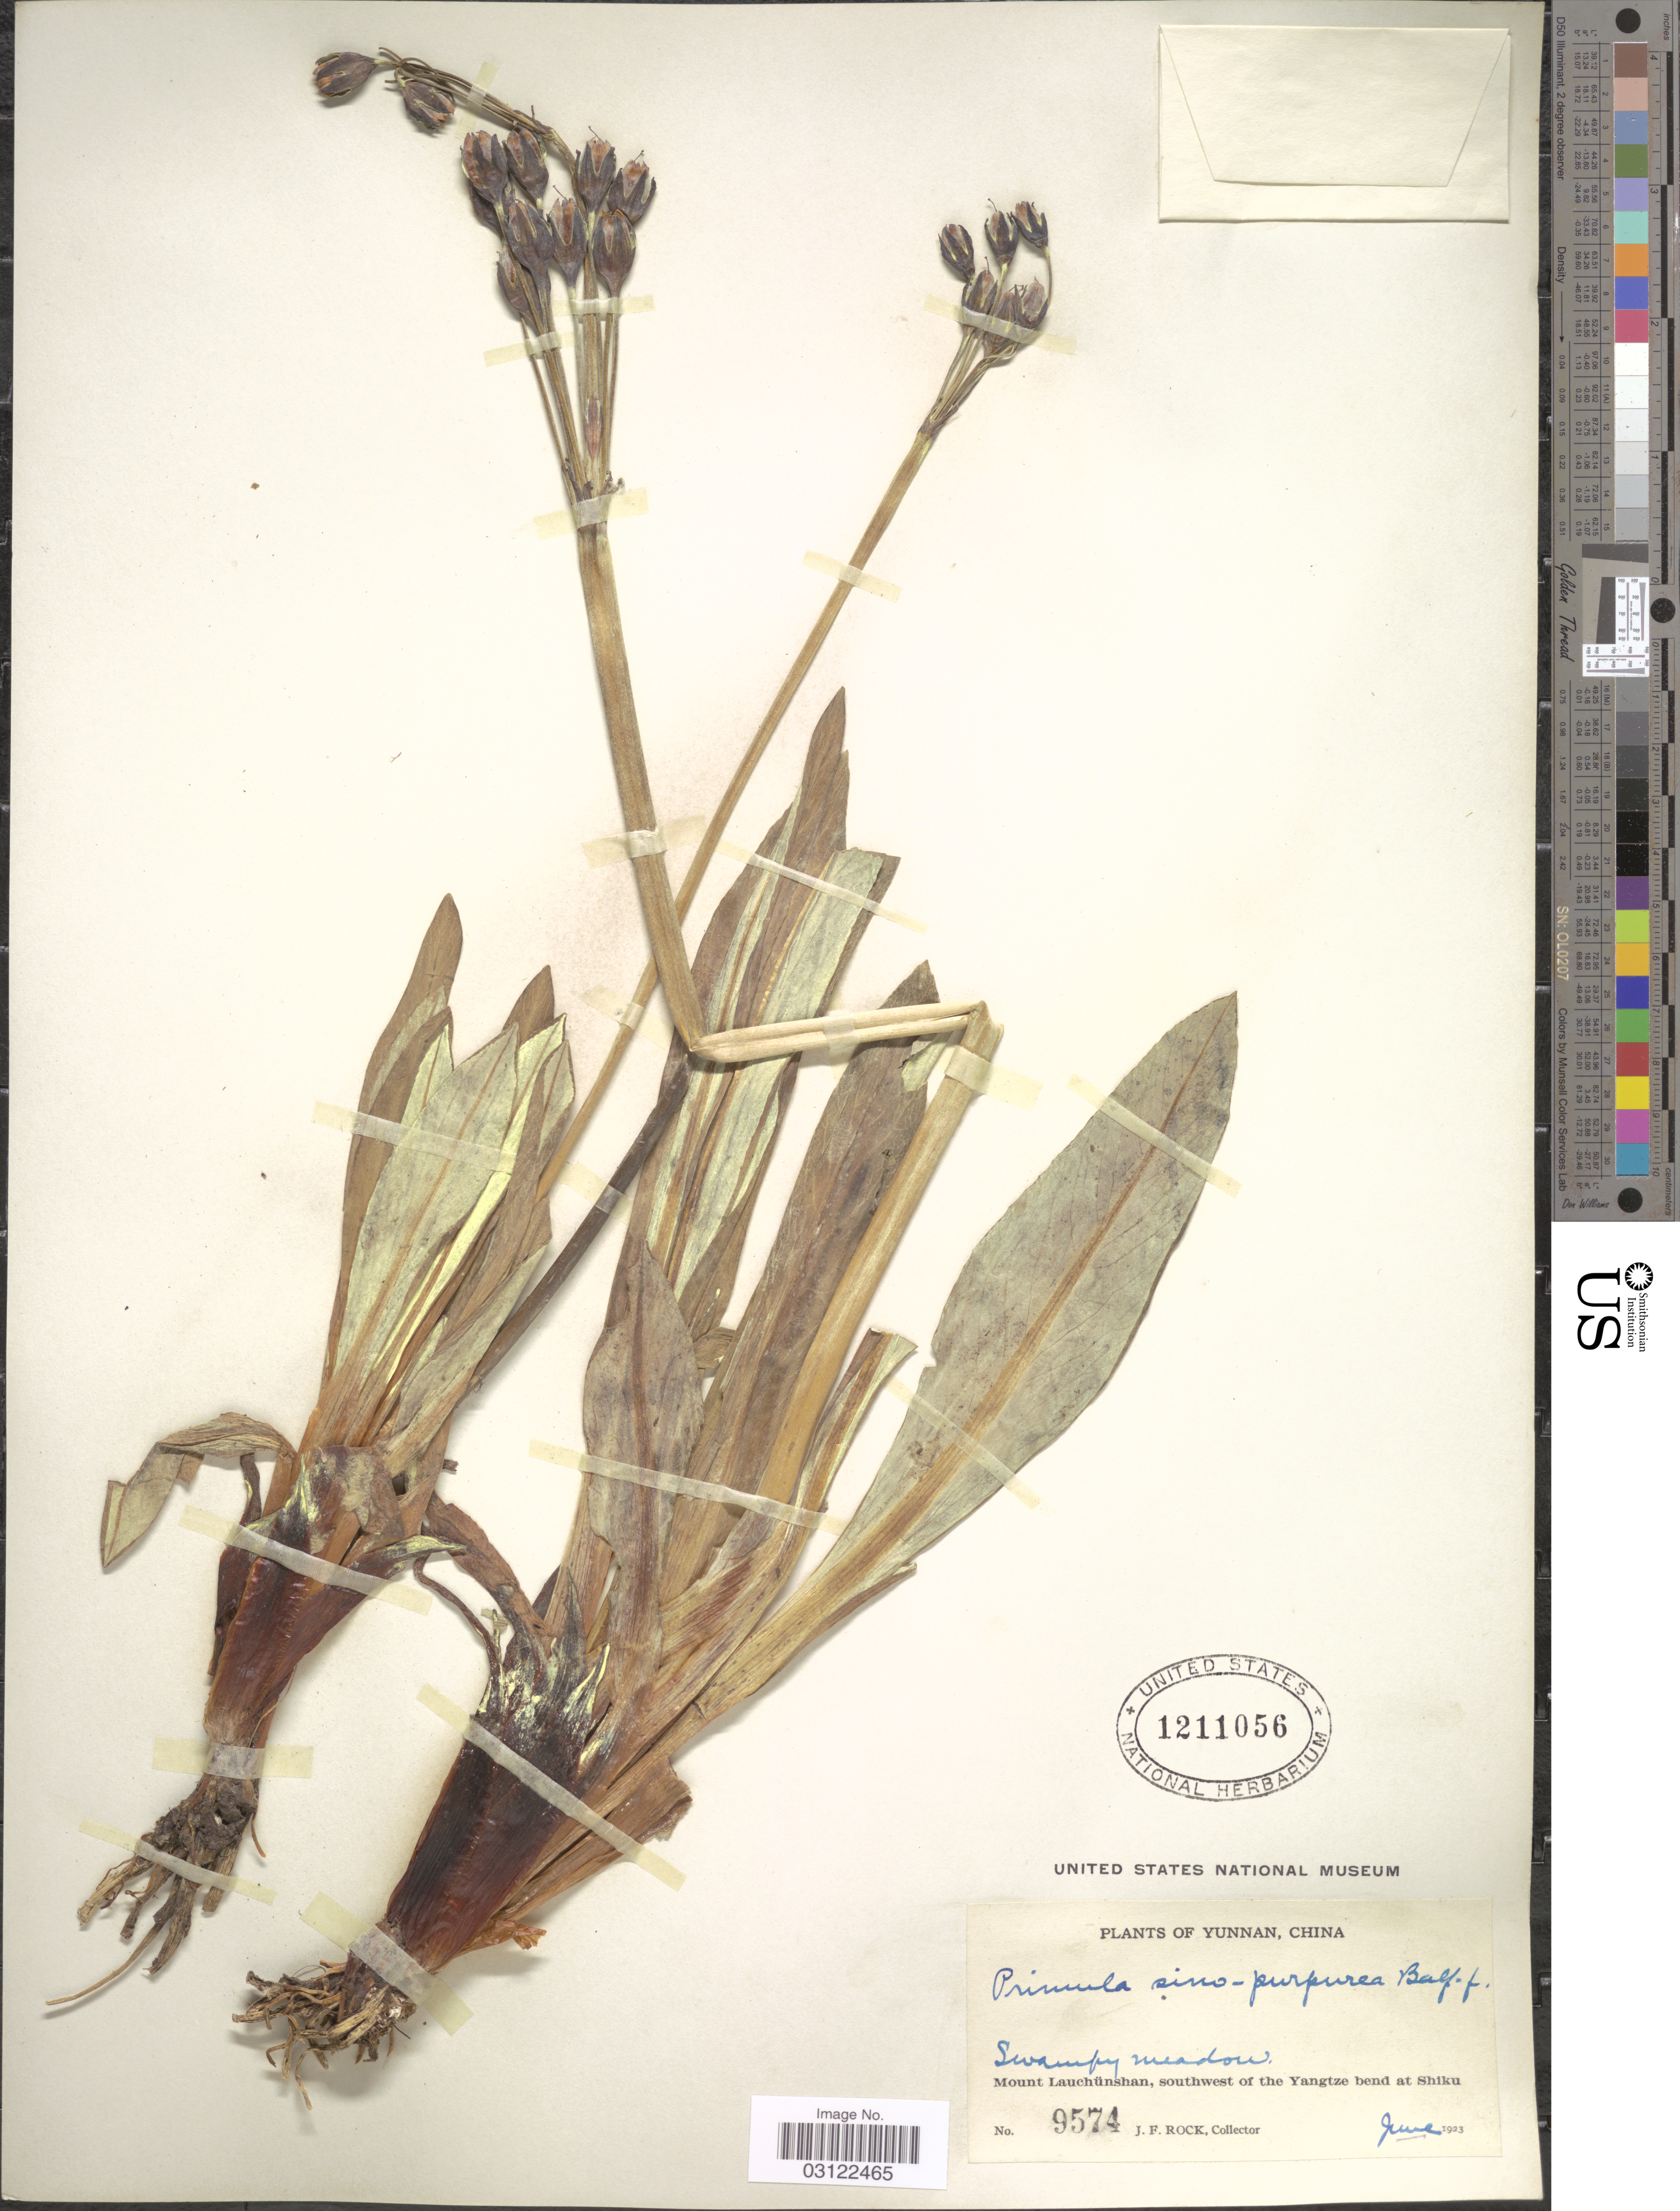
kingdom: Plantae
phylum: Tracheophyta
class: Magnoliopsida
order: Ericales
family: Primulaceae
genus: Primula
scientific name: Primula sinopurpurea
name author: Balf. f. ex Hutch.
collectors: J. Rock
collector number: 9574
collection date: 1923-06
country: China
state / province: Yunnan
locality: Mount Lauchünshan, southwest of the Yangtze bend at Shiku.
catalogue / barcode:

☆ ☆ ☆ ☆ ☆ ☆ ☆

PROBLEM STATEMENT → Can you reproduce every line of the items above word for word, leaving out the pictures?

SOLUTION TO THIS EXERCISE →
kingdom: Plantae
phylum: Tracheophyta
class: Magnoliopsida
order: Ericales
family: Primulaceae
genus: Primula
scientific name: Primula sinopurpurea
name author: Balf. f. ex Hutch.
collectors: J. Rock
collector number: 9574
collection date: 1923-06
country: China
state / province: Yunnan
locality: Mount Lauchünshan, southwest of the Yangtze bend at Shiku.
catalogue / barcode:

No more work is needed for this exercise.